• Provided passage
* start *
Data Engineer II

Hagerty

2d•Remote

About The Position

As a Data Engineer II, you will be joining a fast-paced, high functioning team to build and maintain data pipelines and services that support Hagerty’s Enterprise Data Hub (EDH). Internally engineered and developed, the EDH includes data processing & storage, services and APIs. In this role you will develop data pipelines, services, and cloud-based infrastructure to support the growth of Hagerty’s Insurance business and automotive lifestyle brand. You will be partnering with a team of talented engineers working in an agile environment, leveraging modern cloud-based technologies to drive data-driven decision making in analytics and Hagerty’s data products. Ready to get in the driver’s seat? Join us!

Requirements

You have strong problem-solving abilities and attention to detail
You can authentically and effectively communicate (written and verbally) with various stakeholders
You create and share technical artifacts and documentation to support development and maintenance of data products
You have experience in successful delivery of data products as productionizable software solutions
You ensure quality through rigorous code development, testing, automation, and other software engineering best practices
You have experience developing solutions using Python and cloud-based infrastructure (AWS, Azure, or GCP)
You demonstrate experience in imperative (e.g., Apache Airflow / NiFi) or declarative (e.g., Informatica/Talend/Pentaho) ETL design, implementation, and maintenance
You have functional knowledge of relational databases and query authoring (SQL)

Nice To Haves

Associates degree, preferably in a technical/analytical field, or relevant work experience
Additional 3+ years working in another role within an IT delivery team, such as a developer, engineer, data analyst, quality assurance analyst, ETL developer or DBA
Developing infrastructure as code in a cloud-based environment (Terraform experience preferred)
Experience cataloging and processing non-relational data
Experience with open-source data processing technologies such as streaming services (Kafka / SQS), big data processing frameworks (MapReduce/Spark), big data file stores (EMRFS / HDFS)
* end *
[Stored dataset entries]
* start *
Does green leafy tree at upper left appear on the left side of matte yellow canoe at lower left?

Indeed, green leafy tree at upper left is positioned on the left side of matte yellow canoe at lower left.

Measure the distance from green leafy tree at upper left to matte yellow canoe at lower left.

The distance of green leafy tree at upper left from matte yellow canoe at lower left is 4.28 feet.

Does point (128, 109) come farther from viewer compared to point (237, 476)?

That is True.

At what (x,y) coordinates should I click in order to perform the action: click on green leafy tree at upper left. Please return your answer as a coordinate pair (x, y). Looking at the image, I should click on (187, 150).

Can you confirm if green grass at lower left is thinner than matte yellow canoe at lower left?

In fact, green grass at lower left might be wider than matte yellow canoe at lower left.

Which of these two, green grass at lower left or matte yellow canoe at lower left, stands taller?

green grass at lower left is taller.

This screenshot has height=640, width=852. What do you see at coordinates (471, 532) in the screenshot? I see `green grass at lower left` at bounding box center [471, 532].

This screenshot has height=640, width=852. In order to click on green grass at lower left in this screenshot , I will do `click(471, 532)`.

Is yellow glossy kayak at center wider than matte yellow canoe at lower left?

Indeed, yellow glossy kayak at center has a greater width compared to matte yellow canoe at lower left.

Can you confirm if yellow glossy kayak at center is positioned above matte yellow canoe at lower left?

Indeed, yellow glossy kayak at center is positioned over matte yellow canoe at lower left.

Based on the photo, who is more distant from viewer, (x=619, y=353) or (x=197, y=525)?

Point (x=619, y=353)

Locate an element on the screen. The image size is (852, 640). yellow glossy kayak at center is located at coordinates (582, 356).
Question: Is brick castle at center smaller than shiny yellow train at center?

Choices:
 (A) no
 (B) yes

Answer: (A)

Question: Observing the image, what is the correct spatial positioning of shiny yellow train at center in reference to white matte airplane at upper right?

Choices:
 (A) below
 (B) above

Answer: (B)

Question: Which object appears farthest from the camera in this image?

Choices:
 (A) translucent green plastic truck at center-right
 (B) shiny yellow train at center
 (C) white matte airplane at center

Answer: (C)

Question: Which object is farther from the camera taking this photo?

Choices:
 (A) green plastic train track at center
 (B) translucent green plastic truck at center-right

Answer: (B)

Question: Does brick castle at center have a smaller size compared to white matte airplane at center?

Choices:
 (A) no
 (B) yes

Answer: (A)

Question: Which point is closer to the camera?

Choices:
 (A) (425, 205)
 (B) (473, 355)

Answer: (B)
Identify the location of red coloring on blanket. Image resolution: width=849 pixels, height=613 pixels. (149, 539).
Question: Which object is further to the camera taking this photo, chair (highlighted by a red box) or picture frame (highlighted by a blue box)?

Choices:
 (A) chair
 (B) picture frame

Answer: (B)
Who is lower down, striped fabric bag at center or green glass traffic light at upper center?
* end *
• Jobs
[a] According to the job posting, what does the Enterprise Data Hub include?
[b] Rewrite the job posting from "About The Position" to "seat? Join us!", replacing "Enterprise Data Hub" with "Enterprise Data Platform".
[c] Continue the job posting from the point where it stops.
These entries are separate material and are not part of the job posting.

• Exercise answers
[a] Data processing and storage, services, and APIs.

[b]
About The Position

As a Data Engineer II, you will be joining a fast-paced, high functioning team to build and maintain data pipelines and services that support Hagerty’s Enterprise Data Platform (EDH). Internally engineered and developed, the EDH includes data processing & storage, services and APIs. In this role you will develop data pipelines, services, and cloud-based infrastructure to support the growth of Hagerty’s Insurance business and automotive lifestyle brand. You will be partnering with a team of talented engineers working in an agile environment, leveraging modern cloud-based technologies to drive data-driven decision making in analytics and Hagerty’s data products. Ready to get in the driver’s seat? Join us!

[c]
Experience working with evaluating different data containers based on workload needs (JSON, delimited files, Avro, Parquet)
Experience with container-based development

Responsibilities

Implement best practices around software development and big data engineering
Develop and implement robust and scalable data pipelines using Python, SQL, parallel processing frameworks, and other AWS/Salesforce cloud solutions
Develop and implement batch data pipelines using tools such as Apache Airflow, Snowflake, and numerous AWS products (EC2, Fargate, ECS, Lambda, and RDS)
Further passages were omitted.